*** Opening Passage to read ***

Trudy Rubin, The Philadelphia Inquirer on

Published in Op Eds

Here's the most depressing aspect of this election: Half the country is ready to vote for a man who opposes the basic principle on which this nation was founded — the right to a free and fair vote.

Donald Trump has not only sold his MAGA followers on the Big Lie that he won the 2020 presidential race, but he has convinced them that the only fair election is one he wins. His endless, groundless lies about voter fraud have soured many Americans' belief in our electoral system.

In stark contrast, Ukrainians, Belarusians, and other citizens of former Soviet republics are still fighting and dying for free elections. They are struggling against Vladimir Putin, who wants to restore Soviet-style control over their countries. The Russian leader imprisoned and murdered his own leading opponent, Alexei Navalny, who tried to organize a genuine opposition party.

Yet, Trump brags of his friendship with Putin, and has convinced many MAGA Republicans that this killer is a good guy. The idea of fighting for basic democratic principles, like the right to vote freely no matter how tough the odds, never enters Trump's head. For him, international relations are only about who profits and who pays up.

Trump blamed Ukrainian President Volodymyr Zelenskyy on a podcast last week for the Russian invasion of Ukraine — a line he was probably fed by Putin in one of their many phone conversations. "That war's a loser," he told the host, claiming Zelenskyy should have settled with Putin before the war started.

*** Closing Passage to read ***

▶ _Exercise requirements_
A – Summarize the commentary on the election in two sentences.
B – Continue the commentary on the election from the point at which it stops.

*** Opening Material shown ***

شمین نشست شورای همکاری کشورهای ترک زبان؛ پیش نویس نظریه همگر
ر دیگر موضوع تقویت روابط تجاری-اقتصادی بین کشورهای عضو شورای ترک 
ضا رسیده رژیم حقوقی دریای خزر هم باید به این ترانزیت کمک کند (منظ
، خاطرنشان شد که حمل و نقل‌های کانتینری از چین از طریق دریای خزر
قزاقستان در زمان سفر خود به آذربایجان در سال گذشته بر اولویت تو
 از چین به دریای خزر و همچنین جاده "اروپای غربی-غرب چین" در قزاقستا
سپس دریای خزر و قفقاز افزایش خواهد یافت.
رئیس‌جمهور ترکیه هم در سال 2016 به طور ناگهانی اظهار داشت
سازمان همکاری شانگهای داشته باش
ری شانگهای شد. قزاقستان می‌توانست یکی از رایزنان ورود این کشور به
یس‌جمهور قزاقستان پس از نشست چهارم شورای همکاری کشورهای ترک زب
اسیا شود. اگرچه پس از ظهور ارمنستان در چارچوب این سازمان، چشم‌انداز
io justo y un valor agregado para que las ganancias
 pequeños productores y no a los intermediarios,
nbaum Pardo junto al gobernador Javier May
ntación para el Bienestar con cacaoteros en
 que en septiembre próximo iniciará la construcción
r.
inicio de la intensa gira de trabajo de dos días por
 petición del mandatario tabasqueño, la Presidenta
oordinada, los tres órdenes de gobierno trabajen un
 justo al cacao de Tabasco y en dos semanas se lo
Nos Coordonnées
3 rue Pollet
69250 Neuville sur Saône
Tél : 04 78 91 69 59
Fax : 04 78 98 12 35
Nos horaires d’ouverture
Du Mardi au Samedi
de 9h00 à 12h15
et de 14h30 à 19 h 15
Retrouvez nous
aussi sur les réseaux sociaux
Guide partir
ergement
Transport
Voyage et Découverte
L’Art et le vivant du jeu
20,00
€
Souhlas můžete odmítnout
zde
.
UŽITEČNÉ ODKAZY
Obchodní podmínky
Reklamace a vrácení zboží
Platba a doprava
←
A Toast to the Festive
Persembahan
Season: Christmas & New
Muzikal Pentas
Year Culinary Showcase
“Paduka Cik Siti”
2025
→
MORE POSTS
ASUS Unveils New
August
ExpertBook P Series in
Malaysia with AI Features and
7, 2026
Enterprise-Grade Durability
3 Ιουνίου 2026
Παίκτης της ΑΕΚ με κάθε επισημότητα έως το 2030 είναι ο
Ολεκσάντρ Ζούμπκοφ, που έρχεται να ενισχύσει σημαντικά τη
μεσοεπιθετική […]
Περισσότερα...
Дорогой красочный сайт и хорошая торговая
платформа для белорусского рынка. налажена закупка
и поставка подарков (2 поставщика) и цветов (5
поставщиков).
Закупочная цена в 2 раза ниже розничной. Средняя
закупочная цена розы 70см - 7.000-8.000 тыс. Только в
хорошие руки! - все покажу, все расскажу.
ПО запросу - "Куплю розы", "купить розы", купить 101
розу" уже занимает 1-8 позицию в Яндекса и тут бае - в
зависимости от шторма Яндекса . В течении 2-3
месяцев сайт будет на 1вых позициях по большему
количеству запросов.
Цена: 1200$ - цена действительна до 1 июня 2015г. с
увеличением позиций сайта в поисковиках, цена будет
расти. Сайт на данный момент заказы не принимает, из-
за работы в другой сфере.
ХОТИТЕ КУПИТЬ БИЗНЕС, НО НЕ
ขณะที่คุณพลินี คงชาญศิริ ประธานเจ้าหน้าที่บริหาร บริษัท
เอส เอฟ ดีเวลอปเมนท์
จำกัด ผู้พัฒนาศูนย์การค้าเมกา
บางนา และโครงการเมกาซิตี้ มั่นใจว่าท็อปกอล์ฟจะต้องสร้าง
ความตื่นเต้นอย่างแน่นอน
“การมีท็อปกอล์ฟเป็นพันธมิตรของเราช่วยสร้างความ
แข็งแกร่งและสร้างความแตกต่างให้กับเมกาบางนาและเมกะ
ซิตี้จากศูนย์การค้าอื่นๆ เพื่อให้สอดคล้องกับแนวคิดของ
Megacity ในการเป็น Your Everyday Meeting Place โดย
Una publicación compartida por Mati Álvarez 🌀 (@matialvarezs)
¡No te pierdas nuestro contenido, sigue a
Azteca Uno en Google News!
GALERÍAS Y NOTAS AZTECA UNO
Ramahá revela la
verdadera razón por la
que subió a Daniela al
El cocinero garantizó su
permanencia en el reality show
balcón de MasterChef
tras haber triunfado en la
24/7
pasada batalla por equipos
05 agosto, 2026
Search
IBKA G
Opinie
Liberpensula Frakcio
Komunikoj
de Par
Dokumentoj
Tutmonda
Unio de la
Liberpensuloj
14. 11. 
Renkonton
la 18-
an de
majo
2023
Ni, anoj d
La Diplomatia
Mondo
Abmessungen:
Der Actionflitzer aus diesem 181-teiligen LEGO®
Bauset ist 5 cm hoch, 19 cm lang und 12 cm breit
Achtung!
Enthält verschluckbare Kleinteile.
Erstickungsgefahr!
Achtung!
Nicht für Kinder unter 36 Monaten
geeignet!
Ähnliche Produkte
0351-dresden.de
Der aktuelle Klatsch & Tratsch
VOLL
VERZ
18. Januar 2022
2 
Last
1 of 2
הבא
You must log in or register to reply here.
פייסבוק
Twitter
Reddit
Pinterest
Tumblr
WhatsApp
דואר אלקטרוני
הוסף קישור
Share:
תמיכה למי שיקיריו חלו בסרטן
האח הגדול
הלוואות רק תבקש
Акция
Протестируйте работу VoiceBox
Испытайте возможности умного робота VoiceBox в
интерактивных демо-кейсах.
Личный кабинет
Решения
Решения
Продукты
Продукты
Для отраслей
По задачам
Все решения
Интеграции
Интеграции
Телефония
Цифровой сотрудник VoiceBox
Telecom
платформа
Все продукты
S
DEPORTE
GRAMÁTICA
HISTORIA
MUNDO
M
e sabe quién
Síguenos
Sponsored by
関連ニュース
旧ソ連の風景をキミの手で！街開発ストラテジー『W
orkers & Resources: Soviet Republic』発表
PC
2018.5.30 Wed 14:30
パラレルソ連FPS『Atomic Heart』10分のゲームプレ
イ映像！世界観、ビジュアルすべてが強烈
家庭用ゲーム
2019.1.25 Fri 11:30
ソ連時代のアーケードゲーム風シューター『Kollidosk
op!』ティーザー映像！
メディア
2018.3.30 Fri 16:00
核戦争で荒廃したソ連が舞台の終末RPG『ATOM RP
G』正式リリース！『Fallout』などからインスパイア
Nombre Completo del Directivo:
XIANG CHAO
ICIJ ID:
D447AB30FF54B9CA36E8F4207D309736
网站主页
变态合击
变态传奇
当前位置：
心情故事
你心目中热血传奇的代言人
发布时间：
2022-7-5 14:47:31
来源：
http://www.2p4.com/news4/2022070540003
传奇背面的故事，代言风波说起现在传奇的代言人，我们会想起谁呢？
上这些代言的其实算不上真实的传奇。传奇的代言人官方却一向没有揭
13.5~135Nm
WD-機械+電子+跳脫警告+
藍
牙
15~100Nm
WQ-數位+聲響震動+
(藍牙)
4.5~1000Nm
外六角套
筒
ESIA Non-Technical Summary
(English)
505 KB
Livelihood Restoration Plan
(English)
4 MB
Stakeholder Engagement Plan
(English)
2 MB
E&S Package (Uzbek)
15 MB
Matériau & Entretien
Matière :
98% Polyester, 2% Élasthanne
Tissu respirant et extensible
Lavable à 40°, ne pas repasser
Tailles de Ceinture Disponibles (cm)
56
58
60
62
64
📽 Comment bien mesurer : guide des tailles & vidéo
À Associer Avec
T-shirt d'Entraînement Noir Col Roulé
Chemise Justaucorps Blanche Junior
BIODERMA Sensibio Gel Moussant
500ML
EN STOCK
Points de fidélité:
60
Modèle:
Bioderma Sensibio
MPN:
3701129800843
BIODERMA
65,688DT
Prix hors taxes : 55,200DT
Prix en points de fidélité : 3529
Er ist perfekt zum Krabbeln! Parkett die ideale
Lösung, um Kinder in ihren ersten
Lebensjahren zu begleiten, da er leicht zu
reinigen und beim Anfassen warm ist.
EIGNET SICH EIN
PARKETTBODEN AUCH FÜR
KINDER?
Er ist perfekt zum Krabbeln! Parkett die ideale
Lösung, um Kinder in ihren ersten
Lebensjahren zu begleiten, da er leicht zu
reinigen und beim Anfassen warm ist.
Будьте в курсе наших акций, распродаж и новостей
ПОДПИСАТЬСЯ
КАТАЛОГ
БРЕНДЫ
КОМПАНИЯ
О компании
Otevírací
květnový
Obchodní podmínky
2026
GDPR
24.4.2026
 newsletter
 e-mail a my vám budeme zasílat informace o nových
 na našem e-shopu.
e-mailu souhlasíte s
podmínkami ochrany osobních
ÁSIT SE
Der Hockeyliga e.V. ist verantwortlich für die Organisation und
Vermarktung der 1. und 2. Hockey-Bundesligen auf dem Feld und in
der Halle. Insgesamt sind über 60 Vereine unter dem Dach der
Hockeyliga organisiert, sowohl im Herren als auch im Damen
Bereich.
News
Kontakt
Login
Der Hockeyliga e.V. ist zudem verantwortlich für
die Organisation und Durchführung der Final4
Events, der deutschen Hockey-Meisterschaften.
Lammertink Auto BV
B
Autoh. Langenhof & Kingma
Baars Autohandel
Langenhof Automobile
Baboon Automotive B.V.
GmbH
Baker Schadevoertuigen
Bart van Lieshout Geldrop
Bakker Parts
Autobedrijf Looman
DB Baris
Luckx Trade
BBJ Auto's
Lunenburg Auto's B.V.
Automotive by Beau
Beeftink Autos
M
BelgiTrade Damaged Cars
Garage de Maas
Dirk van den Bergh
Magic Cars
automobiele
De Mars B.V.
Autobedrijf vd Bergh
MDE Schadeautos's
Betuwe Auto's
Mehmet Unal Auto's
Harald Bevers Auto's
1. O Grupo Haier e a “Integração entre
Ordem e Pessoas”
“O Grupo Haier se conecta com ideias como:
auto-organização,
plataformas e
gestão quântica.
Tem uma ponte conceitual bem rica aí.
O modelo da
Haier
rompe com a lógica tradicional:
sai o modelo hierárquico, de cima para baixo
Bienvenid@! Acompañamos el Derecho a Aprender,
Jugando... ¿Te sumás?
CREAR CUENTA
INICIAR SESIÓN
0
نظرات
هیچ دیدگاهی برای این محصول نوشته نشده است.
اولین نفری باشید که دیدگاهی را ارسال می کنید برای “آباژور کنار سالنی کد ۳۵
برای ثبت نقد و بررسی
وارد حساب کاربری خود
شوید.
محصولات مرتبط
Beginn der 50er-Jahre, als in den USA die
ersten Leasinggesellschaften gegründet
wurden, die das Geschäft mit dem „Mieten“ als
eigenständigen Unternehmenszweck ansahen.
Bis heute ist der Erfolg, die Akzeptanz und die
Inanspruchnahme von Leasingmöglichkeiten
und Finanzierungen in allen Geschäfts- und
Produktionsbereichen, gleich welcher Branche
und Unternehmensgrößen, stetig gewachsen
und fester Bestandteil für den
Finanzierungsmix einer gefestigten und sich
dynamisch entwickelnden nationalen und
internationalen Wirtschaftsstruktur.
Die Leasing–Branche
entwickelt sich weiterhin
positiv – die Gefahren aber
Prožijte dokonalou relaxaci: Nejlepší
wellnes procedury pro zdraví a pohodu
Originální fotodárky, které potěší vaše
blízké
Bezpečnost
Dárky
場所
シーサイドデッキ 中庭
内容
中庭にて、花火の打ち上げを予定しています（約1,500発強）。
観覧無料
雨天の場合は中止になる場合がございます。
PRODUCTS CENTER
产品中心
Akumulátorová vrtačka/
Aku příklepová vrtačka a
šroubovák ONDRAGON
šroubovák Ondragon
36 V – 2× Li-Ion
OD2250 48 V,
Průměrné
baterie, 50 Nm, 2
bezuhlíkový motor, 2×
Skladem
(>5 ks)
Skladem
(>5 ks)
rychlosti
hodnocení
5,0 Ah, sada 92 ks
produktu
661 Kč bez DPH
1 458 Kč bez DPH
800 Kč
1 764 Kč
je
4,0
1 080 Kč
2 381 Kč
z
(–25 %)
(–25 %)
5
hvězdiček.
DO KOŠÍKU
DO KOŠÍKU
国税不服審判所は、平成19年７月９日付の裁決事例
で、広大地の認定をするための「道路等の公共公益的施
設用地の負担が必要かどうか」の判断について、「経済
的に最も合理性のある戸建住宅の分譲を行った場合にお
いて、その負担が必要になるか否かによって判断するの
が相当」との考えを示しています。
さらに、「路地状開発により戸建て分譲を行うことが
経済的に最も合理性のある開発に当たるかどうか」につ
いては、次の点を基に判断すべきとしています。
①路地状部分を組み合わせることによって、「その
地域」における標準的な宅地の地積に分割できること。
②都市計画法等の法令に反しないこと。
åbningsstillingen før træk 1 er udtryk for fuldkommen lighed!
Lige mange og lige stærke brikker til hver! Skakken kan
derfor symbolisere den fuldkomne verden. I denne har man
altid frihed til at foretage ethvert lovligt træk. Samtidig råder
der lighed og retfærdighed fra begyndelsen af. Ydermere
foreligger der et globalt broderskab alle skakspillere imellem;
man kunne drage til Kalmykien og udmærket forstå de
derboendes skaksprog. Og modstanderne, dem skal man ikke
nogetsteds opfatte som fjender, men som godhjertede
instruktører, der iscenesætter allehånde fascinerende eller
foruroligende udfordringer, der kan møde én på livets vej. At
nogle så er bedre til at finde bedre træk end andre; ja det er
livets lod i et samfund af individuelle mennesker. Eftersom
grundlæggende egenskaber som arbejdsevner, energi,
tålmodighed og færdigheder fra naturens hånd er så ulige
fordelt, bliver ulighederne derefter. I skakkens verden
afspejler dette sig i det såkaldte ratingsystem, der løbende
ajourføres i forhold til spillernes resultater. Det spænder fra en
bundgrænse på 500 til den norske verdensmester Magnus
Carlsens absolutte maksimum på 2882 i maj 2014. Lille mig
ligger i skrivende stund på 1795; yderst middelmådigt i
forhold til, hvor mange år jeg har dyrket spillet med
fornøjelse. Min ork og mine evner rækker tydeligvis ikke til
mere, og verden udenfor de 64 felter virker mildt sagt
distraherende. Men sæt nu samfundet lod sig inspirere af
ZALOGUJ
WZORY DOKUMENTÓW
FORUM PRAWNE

*** Closing Material shown ***

▶ _Answers to the tasks_
A – The commentary contends that half the country is ready to vote for Donald Trump, a man it says opposes the right to a free and fair vote and who has persuaded his followers through the Big Lie that the only fair election is one he wins. It contrasts this with Ukrainians, Belarusians, and other citizens of former Soviet republics who are fighting Vladimir Putin for free elections, and it notes that Trump brags of his friendship with Putin and recently blamed Volodymyr Zelenskyy for Russia's invasion of Ukraine.

B –
In other words, Ukrainians should have surrendered their freedom voluntarily to a cold-blooded monster whom Trump admires for his machismo, and who imprisons any dissident calling for a free vote.

Trump falsely claimed the Ukrainian leader was only in it for the money he milked from the United States. In other words, the pied piper of MAGA couldn't imagine any other motive for Zelenskyy's heroic struggle than personal financial gain. It would never occur to the GOP candidate that Ukrainians believe in their freedom — and voting rights — so firmly that they are willing to fight back against terrible odds.

If Trump had been alive when the Revolutionary War began, he would have likely labeled George Washington a loser for taking on the British empire. If he had been on the Ukrainian front lines and met the lawyers, accountants, teachers, and journalists who volunteered right after Russia's invasion — and who say they will fight to the end for their independence — he would have called them losers, too.

Americans seem to have forgotten, or never learned, about life behind the Iron Curtain during the Cold War, and the struggles by Russians and East and Central Europeans for the voting rights we take for granted.

I visited those countries and wrote of those struggles in the 1980s, and about the pro-democracy leaders who were imprisoned or murdered. When the Iron Curtain parted in 1989, and the Czechoslovak dissident Václav Havel went from prison to elected president, he spoke about the fight for democracy to the U.S. Congress in February of 1990. At that time, the legislators cheered wildly. They were proud of being a democratic role model for ex-communist countries, at least in free and fair elections.

Today, cowed Republican lawmakers who know Trump lost in 2020 and inspired an insurrection mumble or change the subject when asked if Joe Biden won that election. Yale-educated lawyer and MAGA vice presidential candidate JD Vance is so anxious not to anger his running mate that his response to the question is no.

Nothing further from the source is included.